While Conduct Unbecoming did attain bestselling status, Randy’s failing health and inability to go on a book tour kept it from achieving the popularity of Band. It did, however, play an influential role in changing popular sentiment toward military policy, the effects of which can still be seen in today’s efforts to end the ban on transgender service members. Among the veterans who have spoken with me, including Col. Cammermeyer, the prevailing sentiment remains one of gratitude for Randy’s efforts on their behalf, even as he battled and ultimately lost his life to HIV/AIDS.
With respect to the attention economy, Goldhaber notes, “We struggle to attune ourselves to groups of people who feel they’re not getting the attention they deserve, and we ought to get better at sensing that feeling earlier.” While he’s making this observation about those who recently tried to overthrow the 2020 election, the comment gives me pause because I think it applies quite aptly to the stories of ordinary people that Randy often featured in his work. To the extent that attention functions as currency in our society, what can we make of someone who was undeniably ambitious, yet tried to use his journalism to help lesser-known and less powerful individuals?

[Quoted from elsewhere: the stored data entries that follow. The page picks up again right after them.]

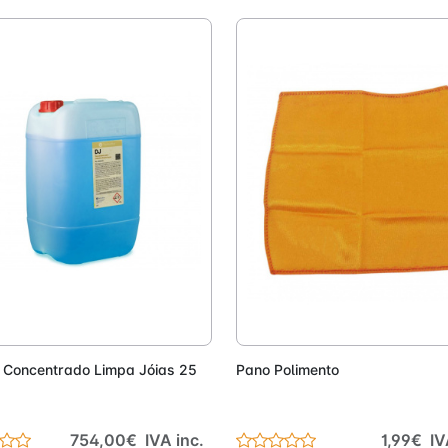
Adicionar
Adici
o Concentrado Limpa Jóias 25
Pano Polimento
754,00€ IVA inc.
1,99€ IV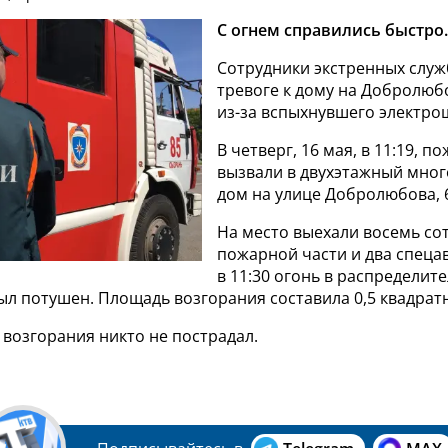
С огнем справились быстро.
Сотрудники экстренных служ
тревоге к дому на Добролюб
из-за вспыхнувшего электро
В четверг, 16 мая, в 11:19, п
вызвали в двухэтажный мно
дом на улице Добролюбова, 
На место выехали восемь со
пожарной части и два спеца
в 11:30 огонь в распределит
ыл потушен. Площадь возгорания составила 0,5 квадрат
 возгорания никто не пострадал.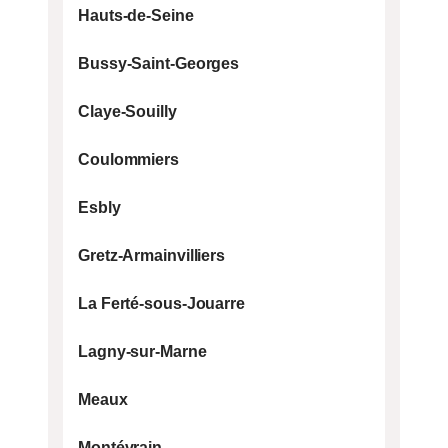
Hauts-de-Seine
Bussy-Saint-Georges
Claye-Souilly
Coulommiers
Esbly
Gretz-Armainvilliers
Une question ? Un besoin ?
ON VOUS RAPPELLE
La Ferté-sous-Jouarre
Inscrivez votre numéro de téléphone ci-
Lagny-sur-Marne
dessous et on vous rappellera rapidement.
Meaux
Montévrain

To answer this, I keep coming back to Maslow’s Hierarchy and the idea of self-actualization. In realizing our own potential, there exists the possibility of identifying with the capabilities and struggles we see in others, making the exchange of attention less of a momentary transaction and more of a sustained, mutually-beneficial relationship. When I think about Randy in the later years of his life, I see a person who was beginning to reflect more critically on the choices he made and the relationships he formed. I don’t know how he’d feel about the attention economy as it exists today, or how, as an old-school journalist, he would try to use it to his advantage. I do, however, think that he would continue to search for ways to help people by drawing attention to the stories of those who are easily overlooked in a society that’s grown even more favorable to the haves over the have-nots in the years since he passed away.